Today’s post is the promised follow-up to my post on the history of spectrograms. I want to explain some basic concepts of spectrographic analysis so that I can clear up some common misconceptions and explain why some things may not always look quite the way you expected.
In “A Brief History of Spectrograms” I mentioned that the original Kay Electric Co. Sona-Graph had two settings: narrow-band and wide-band. Nowadays, spectrograms are produced from digital recordings on computer software that allows much more control over the width of the “band.” But our control over how spectrograms look isn’t complete, and here’s why.
The Trade-off: Frequency Resolution vs. Time Resolution
The first thing every student of spectrograms should understand is that the more accurately you measure the frequency of a sound, the less accurately you can know when it begins and ends – and vice versa.
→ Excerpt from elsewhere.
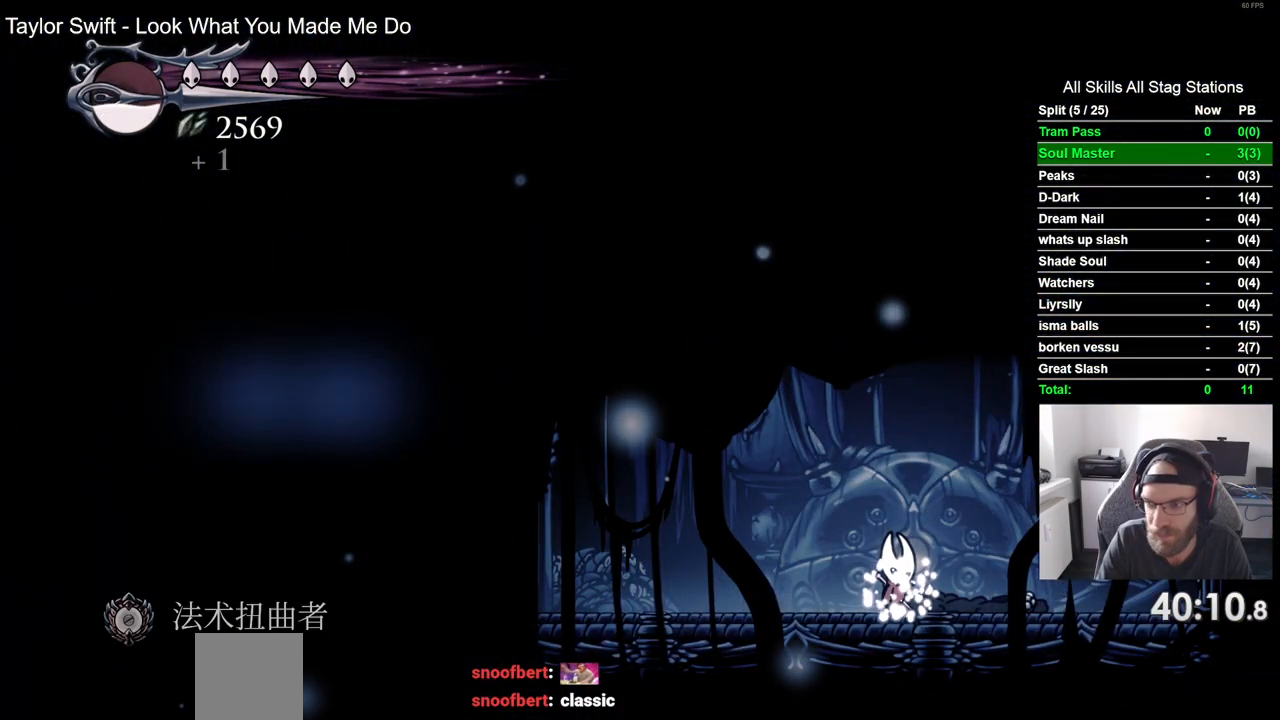
{"buttons": ["DPAD_LEFT"], "left_stick": "center", "right_stick": "center", "events": []}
The reason for this is a fundamental part of the mathematics behind our spectrographic analysis, and I won’t attempt to explain it here.
The main effect of this principle is that modern spectrograms are broken up into small rectangles called “windows” which are the basic “pixels” of the image. As anyone familar with digital images knows, tiny pixels make for a sharp, clear image, and big pixels make for a blocky, poorly defined image. Unfortunately, spectrographic windows are necessarily rather big and blocky. You can shorten them in one dimension, but if you do, they automatically get longer in the other dimension. Depending on your settings, you can end up with “pixels” that are long, thin rectangles, instead of squares.
Modern spectrographic analysis software generates these “windows” behind the scenes and then automatically “smooths” the resulting spectrograms so that they seem to have higher resolution than they actually do. This smoothing algorithm is basically an after-the-fact Photoshop trick, and although it’s very helpful in making visual sense of a spectrogram, it’s important to realize that the smoothing doesn’t actually increase the amount of information in the spectrogram; it’s just the computer’s best guess at what the spectrogram would look like if the resolution were higher.
Here’s a series of spectrograms of the exact same recording (an American Tree Sparrow call). On the left is the raw, unsmoothed spectrogram. On the right is the smoothed version. From top to bottom, the time resolution increases and the the frequency resolution decreases.
Window size: 23.2 mS × 61.9 Hz
Window size: 11.6 mS × 124 Hz
Window size: 5.8 mS × 248 Hz
Window size: 2.9 mS × 496 Hz
Window size: 1.45 mS × 991 Hz
Note that I am not “zooming” in or out on these calls; the time and frequency axes remain precisely the same in all of the above spectrograms. All I’ve done is decrease the width of the analysis windows, which automatically increases their height.
See how tremendously different the smoothed spectrograms look from one another? The difference between the second and fifth is particularly striking. In the second, we clearly see a series of horizontal sidebands in the call. In the fifth, we see only an extremely rapid series of vertical, click-like notes. How can these possibly be spectrograms of the same call? Which one is right?
They’re both right. All the spectrograms above are accurate, in that they’re all displaying different (accurate) interpretations of the same data. A complex tone comprised of whistled partials (like in the second spectrogram) and a rapid series of clicks (like in the fifth spectrogram) can be the same sound. Once a series of clicks becomes fast enough, we hear it as a harmonically complex tone. This shouldn’t be surprising when you consider that the human vocal cords are just making a series of very fast clicks, but the result is a wonderfully rich, harmonically complex sound: the human voice.
Here’s a spectrogram that shows basically the same phenomenon. Artificially generated for demonstration purposes, it’s the spectrogram of a decelerating series of groups of clicks. When the groups of clicks are closely spaced, at the beginning of the spectrogram, they don’t show up as groups of clicks, but as a single pure tone with sidebands. Only later, when the distance between clicks reaches a certain threshold determined by the window size, does the spectrogram begin to resolve them separately:
There’s been some debate in the technical literature over whether sidebands like these are a “real” phenomenon, or just an “artefact” of spectrographic analysis. For anyone interested in the debate, Watkins (1968) is required reading. If you’d like more information on where the debate went after 1968, email me. Suffice it to say that, for all intents and purposes, the winners were those who argued that sidebars were real.
Although this post was on the technical side, I hope it was useful to you. Comments are welcome (including those telling me I’ve gotten something horribly wrong).